Higher birth rates among blacks and Hispanics, lower birth and higher death rates among whites, and increased immigration are among factors causing the racial and ethnic shift, he said.
Hispanics, which are an ethnicity and not a race, made up 9 percent of the county in 2000. Last year, it was nearly 15 percent as their numbers doubled to nearly 48,000.
That percentage might have been even higher had the housing market not collapsed, eliminating construction jobs held by Hispanics, said Jim Delgado, a Palmetto lawyer involved in immigration issues.
“People have been telling me for years that all the Hispanics are leaving. No, they’re not,” said Delgado, whose parents are Mexican and Puerto Rican. “A lot of these families have dug in, settled down and are raising families here. We’re all part of the fabric now.”
And there’s a little more gray sprinkled in there, as Manatee continued to get older along with the rest of Florida.

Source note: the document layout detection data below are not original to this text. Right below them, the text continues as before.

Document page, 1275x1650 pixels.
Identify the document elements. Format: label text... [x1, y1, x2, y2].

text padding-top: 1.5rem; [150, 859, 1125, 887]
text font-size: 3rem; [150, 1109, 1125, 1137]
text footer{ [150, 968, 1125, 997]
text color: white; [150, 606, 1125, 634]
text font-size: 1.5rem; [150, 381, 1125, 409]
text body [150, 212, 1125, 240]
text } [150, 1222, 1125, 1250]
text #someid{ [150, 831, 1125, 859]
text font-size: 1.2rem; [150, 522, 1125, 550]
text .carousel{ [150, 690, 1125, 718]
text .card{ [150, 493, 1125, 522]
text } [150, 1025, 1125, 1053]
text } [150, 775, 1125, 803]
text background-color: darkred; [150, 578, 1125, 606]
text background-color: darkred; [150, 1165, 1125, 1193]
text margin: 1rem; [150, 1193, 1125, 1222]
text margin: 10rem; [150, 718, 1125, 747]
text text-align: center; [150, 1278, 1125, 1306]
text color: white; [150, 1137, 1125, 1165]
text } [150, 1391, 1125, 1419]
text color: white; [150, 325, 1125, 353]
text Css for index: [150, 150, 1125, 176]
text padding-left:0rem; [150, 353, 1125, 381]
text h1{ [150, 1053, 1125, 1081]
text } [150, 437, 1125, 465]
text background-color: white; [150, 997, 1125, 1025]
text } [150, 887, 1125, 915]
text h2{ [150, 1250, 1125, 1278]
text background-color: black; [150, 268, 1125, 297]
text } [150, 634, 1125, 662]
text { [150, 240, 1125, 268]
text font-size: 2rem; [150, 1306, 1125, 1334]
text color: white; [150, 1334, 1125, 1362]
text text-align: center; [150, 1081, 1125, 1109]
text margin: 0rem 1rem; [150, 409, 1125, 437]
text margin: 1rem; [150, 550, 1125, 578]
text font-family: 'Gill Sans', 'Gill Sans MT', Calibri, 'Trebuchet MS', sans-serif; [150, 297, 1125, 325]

The county’s median age -- the point where half are older and half are younger -- rose by two years to 45.7 years. Manatee remained five years older than Florida as a whole.
“That’s what we should be worried about,” said Delgado, voicing concerns that young adults are leaving Manatee in search of better job opportunities elsewhere. “The lifestyle of this area is not suitable for a single person of that age.”
Other tidbits about Manatee from the latest Census data:
n Ellenton was the county’ most-diverse area, with minorities accounting for nearly 1 in 3 residents there last year. They made up only 1.6 percent of Longboat Key residents.
n The foreclosure crisis has led to more empty homes. More than one in five Manatee residences, or 21.4 percent, was vacant last year. That figure was 18.6 percent in 2000.